After the Eleventh Doctor remembered his face (presumably due to his resemblance to the Fourth Doctor), the curator told him that, "in years to come, you might find yourself… revisiting a few. But just the old favourites, eh?"
He spoke with the Eleventh Doctor and told him that the name of the picture was neither No More nor Gallifrey Falls but in fact Gallifrey Falls No More, and pointed the Doctor in the direction of a search for Gallifrey, telling him he had "a lot to do."
The man then suggested that he had perhaps been the Doctor once, or that the Eleventh Doctor had once been him. (TV: The Day of the Doctor)
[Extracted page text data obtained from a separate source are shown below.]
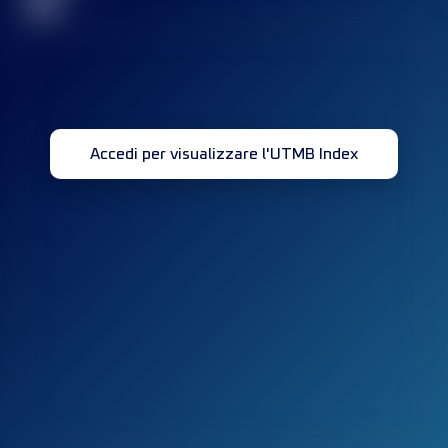
32
Accedi per visualizzare l'UTMB Index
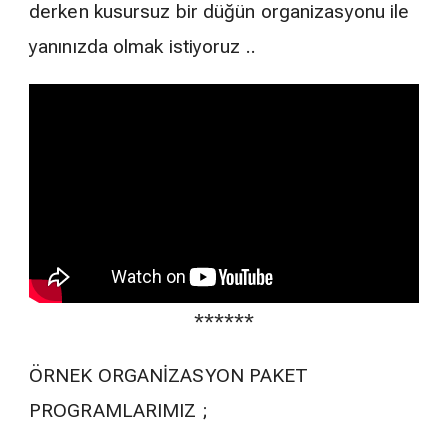
derken kusursuz bir düğün organizasyonu ile
yanınızda olmak istiyoruz ..
******
ÖRNEK ORGANİZASYON PAKET
PROGRAMLARIMIZ ;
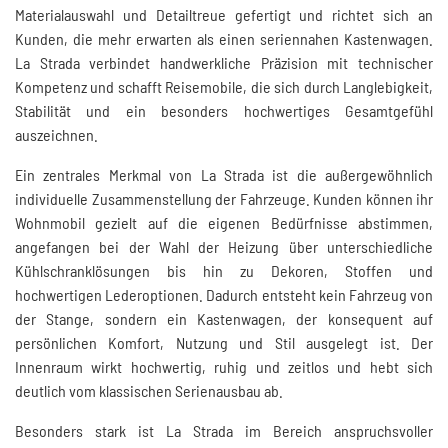
Materialauswahl und Detailtreue gefertigt und richtet sich an
Kunden, die mehr erwarten als einen seriennahen Kastenwagen.
La Strada verbindet handwerkliche Präzision mit technischer
Kompetenz und schafft Reisemobile, die sich durch Langlebigkeit,
Stabilität und ein besonders hochwertiges Gesamtgefühl
auszeichnen.
Ein zentrales Merkmal von La Strada ist die außergewöhnlich
individuelle Zusammenstellung der Fahrzeuge. Kunden können ihr
Wohnmobil gezielt auf die eigenen Bedürfnisse abstimmen,
angefangen bei der Wahl der Heizung über unterschiedliche
Kühlschranklösungen bis hin zu Dekoren, Stoffen und
hochwertigen Lederoptionen. Dadurch entsteht kein Fahrzeug von
der Stange, sondern ein Kastenwagen, der konsequent auf
persönlichen Komfort, Nutzung und Stil ausgelegt ist. Der
Innenraum wirkt hochwertig, ruhig und zeitlos und hebt sich
deutlich vom klassischen Serienausbau ab.
Besonders stark ist La Strada im Bereich anspruchsvoller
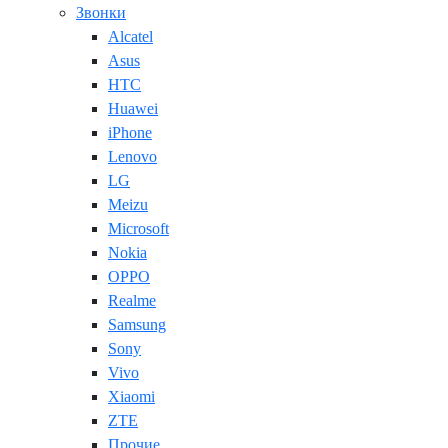
Звонки
Alcatel
Asus
HTC
Huawei
iPhone
Lenovo
LG
Meizu
Microsoft
Nokia
OPPO
Realme
Samsung
Sony
Vivo
Xiaomi
ZTE
Прочие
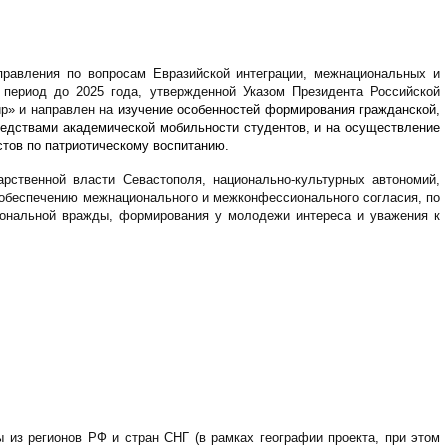
управления по вопросам Евразийской интеграции, межнациональных и
 период до 2025 года, утвержденной Указом Президента Российской
ир» и направлен на
изучение особенностей формирования гражданской,
средствами академической мобильности студентов, и
на осуществление
стов по патриотическому воспитанию.
рственной власти Севастополя, национально-культурных автономий,
 обеспечению межнационального и межконфессионального согласия, по
иональной вражды, формирования у молодежи интереса и уважения к
 из регионов РФ и стран СНГ (в рамках географии проекта, при этом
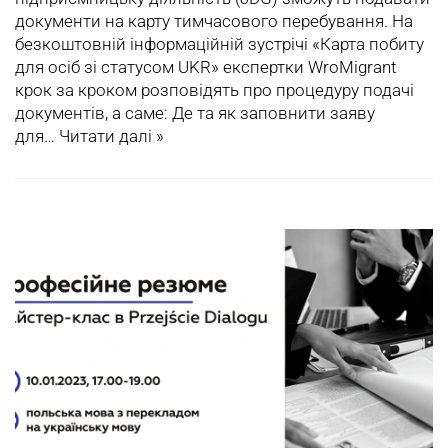
документи на карту тимчасового перебування. На
безкоштовній інформаційній зустрічі «Карта побиту
для осіб зі статусом UKR» експертки WroMigrant
крок за кроком розповідять про процедуру подачі
документів, а саме: Де та як заповнити заяву
для…
Читати далі »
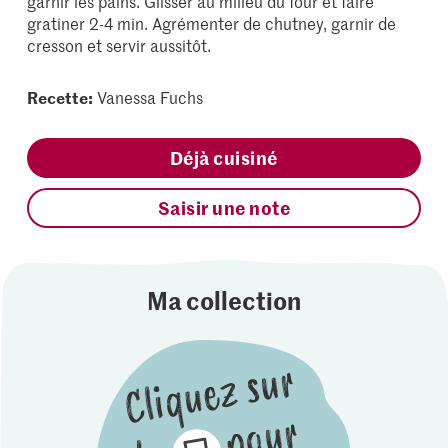
garnir les pains. Glisser au milieu du four et faire
gratiner 2-4 min. Agrémenter de chutney, garnir de
cresson et servir aussitôt.
Recette:
Vanessa Fuchs
Déjà cuisiné
Saisir une note
Ma collection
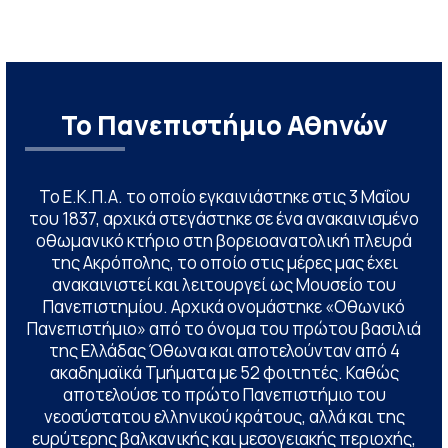
Το Πανεπιστήμιο Αθηνών
Το Ε.Κ.Π.Α. το οποίο εγκαινιάστηκε στις 3 Μαΐου
του 1837, αρχικά στεγάστηκε σε ένα ανακαινισμένο
οθωμανικό κτήριο στη βορειοανατολική πλευρά
της Ακρόπολης, το οποίο στις μέρες μας έχει
ανακαινιστεί και λειτουργεί ως Μουσείο του
Πανεπιστημίου. Αρχικά ονομάστηκε «Οθωνικό
Πανεπιστήμιο» από το όνομα του πρώτου βασιλιά
της Ελλάδας Όθωνα και αποτελούνταν από 4
ακαδημαϊκά Τμήματα με 52 φοιτητές. Καθώς
αποτελούσε το πρώτο Πανεπιστήμιο του
νεοσύστατου ελληνικού κράτους, αλλά και της
ευρύτερης βαλκανικής και μεσογειακής περιοχής,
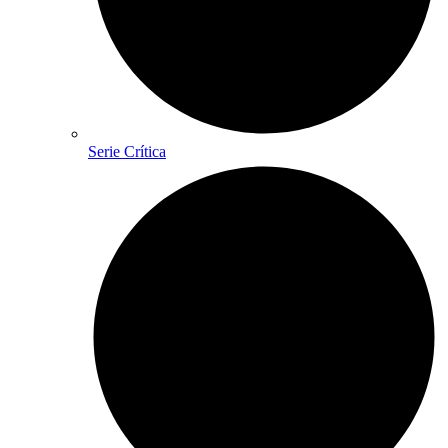
Serie Crítica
The letter provided by Queen Elizabeth I as credentials bestowed the title of Curator of the Undergallery on The Doctor.
Behind the scenes
- The script never directly states that this character is an incarnation of the Doctor, but it implies that he may be a future version of the Doctor who has changed back into the form of his fourth incarnation, or is in fact, said previous incarnation. Further fuelling confusion is the fact that Tom Baker is not separately credited for this performance, receiving only a credit for playing "The Doctor" while another evidence of this being the Eleventh Doctor giving a wink to the curator possibly to suggest he knows this man is actually the Fourth Doctor.